> _ASSIGNMENT_:
Please transcribe the entries that follow exactly as they stand, skipping each picture.
[INFORMATION PROVIDED — start]
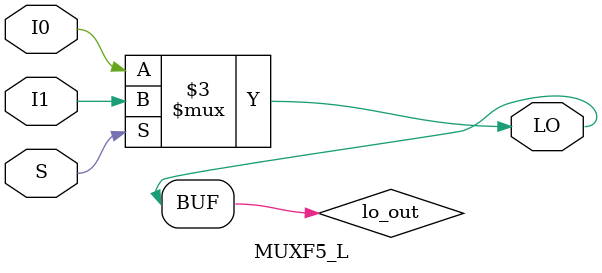
<source format=v>

/*

FUNCTION	: 2 to 1 Multiplexer for Carry Logic

*/

`timescale  100 ps / 10 ps


module MUXF5_L (LO, I0, I1, S);

    output LO;
    reg    lo_out;

    input  I0, I1, S;

    buf B1 (LO, lo_out);

	always @(I0 or I1 or S) begin
	    if (S)
		lo_out <= I1;
	    else
		lo_out <= I0;
	end

    specify
	(I0 => LO) = (0, 0);
	(I1 => LO) = (0, 0);
	(S  => LO) = (0, 0);
    endspecify

endmodule


</source>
[INFORMATION PROVIDED — finish]
> _COMPLETED TASK_:
<source format=v>

/*

FUNCTION	: 2 to 1 Multiplexer for Carry Logic

*/

`timescale  100 ps / 10 ps


module MUXF5_L (LO, I0, I1, S);

    output LO;
    reg    lo_out;

    input  I0, I1, S;

    buf B1 (LO, lo_out);

	always @(I0 or I1 or S) begin
	    if (S)
		lo_out <= I1;
	    else
		lo_out <= I0;
	end

    specify
	(I0 => LO) = (0, 0);
	(I1 => LO) = (0, 0);
	(S  => LO) = (0, 0);
    endspecify

endmodule


</source>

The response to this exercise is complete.